## MATERIAL SHOWN
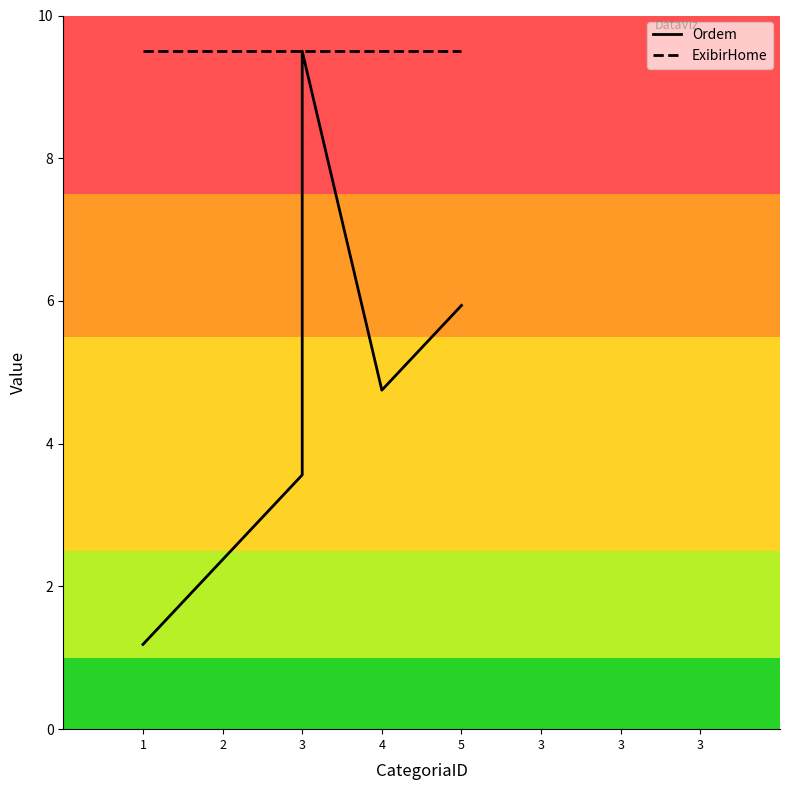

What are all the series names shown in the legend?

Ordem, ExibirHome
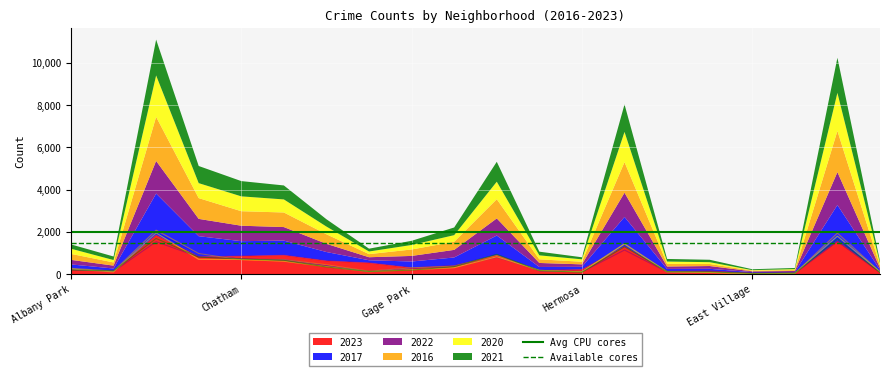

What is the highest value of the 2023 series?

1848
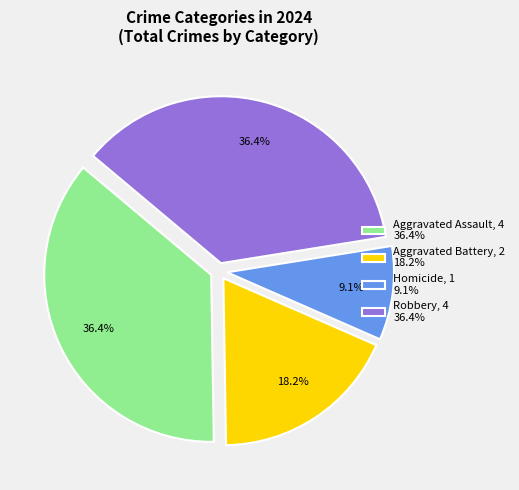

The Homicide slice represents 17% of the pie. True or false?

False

## WHAT TO WORK ON
Extract every line of text from the data above, reproducing each word-for-word and leaving out the pictures.

## RESPONSE FOR THIS EXERCISE
What are all the series names shown in the legend?

Ordem, ExibirHome

What is the highest value of the 2023 series?

1848

The Homicide slice represents 17% of the pie. True or false?

False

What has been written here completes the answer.